Now, leaders fear that a loss of livelihoods might reach crisis levels, and they have begun to re-open.
“Tens of millions of people across the continent were already in vulnerable situations before this,” Leena Koni Hoffmann, associate fellow of the Africa programme at Chatham House in the UK, was quoted as saying by Bloomberg.
“The cure for the pandemic, especially in African economies, is worse than the virus itself.”
But, generally, the world economy has begun to reopen.
North America, China and Europe, which had been devastated by the virus much earlier than African nations, began to partially open their economies after making headway in reducing infections.
But this has left Kenya and many other African countries, which were hit with the virus much later, in some sort of a fix.
The reopening of these markets presents an opportunity for Kenya to ramp up its production of flowers, tea and coffee for export to these countries.
It is a boon for the flower industry, which has been devastated by the pandemic as demand in Europe plummeted.
Businesses, which Uhuru expects to maintain most of the social distancing rules to curb the spread of the disease, might be tempted to tweak them so as to meet the surge in the export markets.
WHO’s warning that the virus may be here to stay might also have informed Uhuru’s decision to reopen the economy. According to the UN body, people should learn to live with it just as they have learnt to live with HIV.
But with a vaccine not expected any time soon, countries are reopening cautiously.
Such precautions as washing hands, keeping physical distance, wearing masks, reckons Uhuru, will be with us for a while yet. Security guards at the entrance of your office might still retain their thermometer guns and sanitisers.
Some workers might continue working from home for the rest of the year, or like Twitter’s employees, forever.
Nelson Gitonga, a health economist, said there is a need for gradual reopening of the economy.
“Unless you give them strong safety nets, you can’t keep them at home for long. It reaches a point where you have to balance between the risks of infections vis-à-vis people dying of hunger and also social upheaval,” said Dr Gitonga, vouching for easing of the lockdown while maintaining the night-time curfew.
He also does not think curfews, pubs, schools and public service should resume normal operations.

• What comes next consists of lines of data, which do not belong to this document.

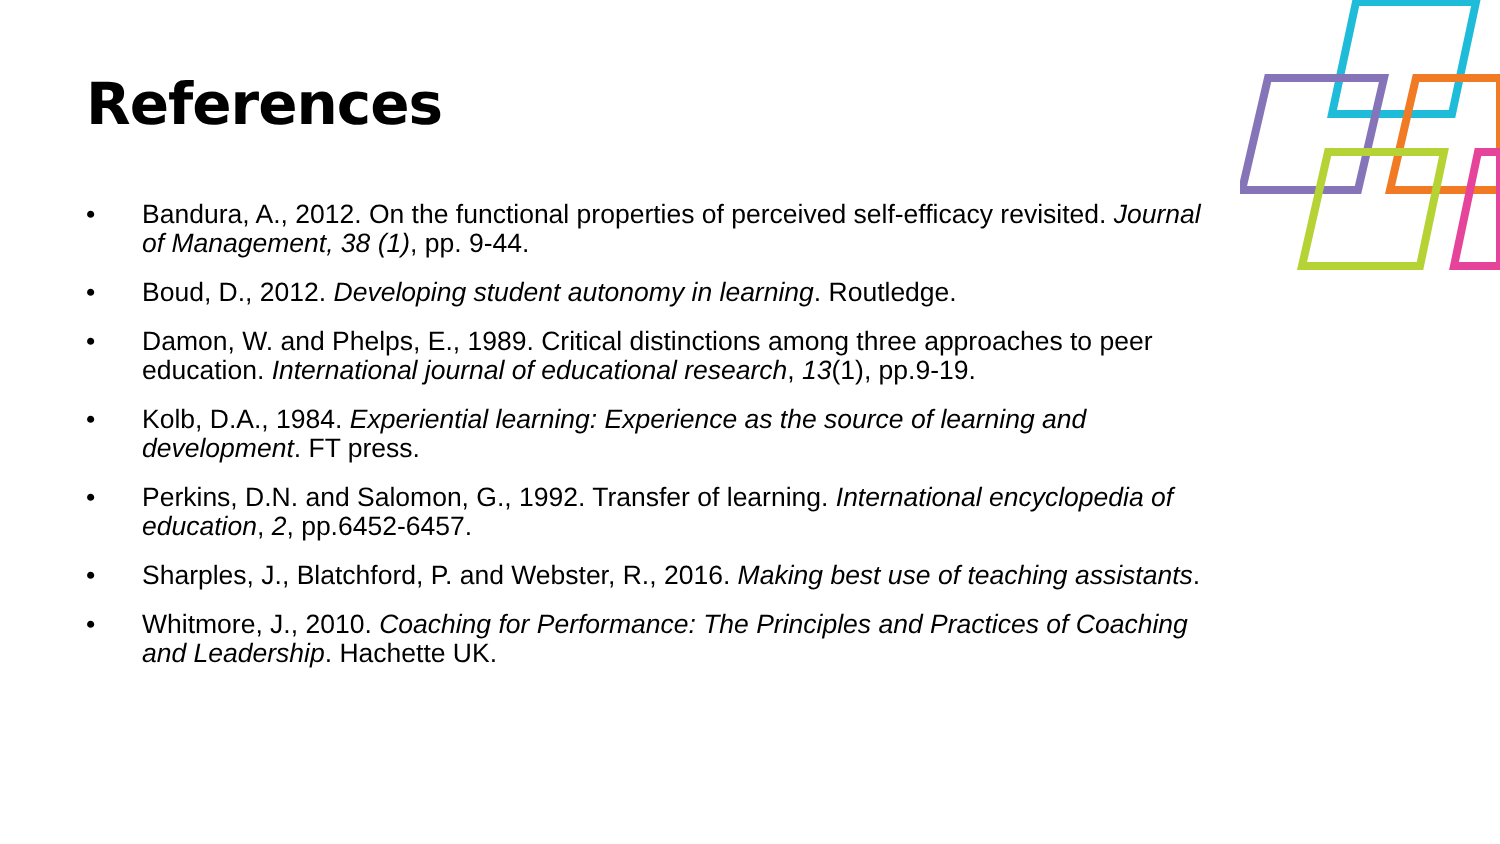References
• Bandura, A., 2012. On the functional properties of perceived self-efficacy revisited. Journal of Management, 38 (1), pp. 9-44.
• Boud, D., 2012. Developing student autonomy in learning. Routledge.
• Damon, W. and Phelps, E., 1989. Critical distinctions among three approaches to peer education. International journal of educational research, 13(1), pp.9-19.
• Kolb, D.A., 1984. Experiential learning: Experience as the source of learning and development. FT press.
• Perkins, D.N. and Salomon, G., 1992. Transfer of learning. International encyclopedia of education, 2, pp.6452-6457.
• Sharples, J., Blatchford, P. and Webster, R., 2016. Making best use of teaching assistants.
• Whitmore, J., 2010. Coaching for Performance: The Principles and Practices of Coaching and Leadership. Hachette UK.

Two things, Gitonga said, could happen: “The epidemic could shoot very high and our hospitals are overrun with sick people, and that will be a lesson by itself; or the infections could increase, but a majority of the infections could be less severe or asymptomatic, with people developing some level of herd immunity.”
After all, explains the health economist, the whole point of flattening the curve has to do with avoiding overrunning the country’s weak health facilities with very many sick people all at once.
Meanwhile, Uhuru’s intention is to kill two birds with one stone. Most of his recently announced Sh53.7 billion economic stimulus package is not only aimed at curbing the spread of Covid-19, it is also aimed at creating jobs and injecting cash into the economy.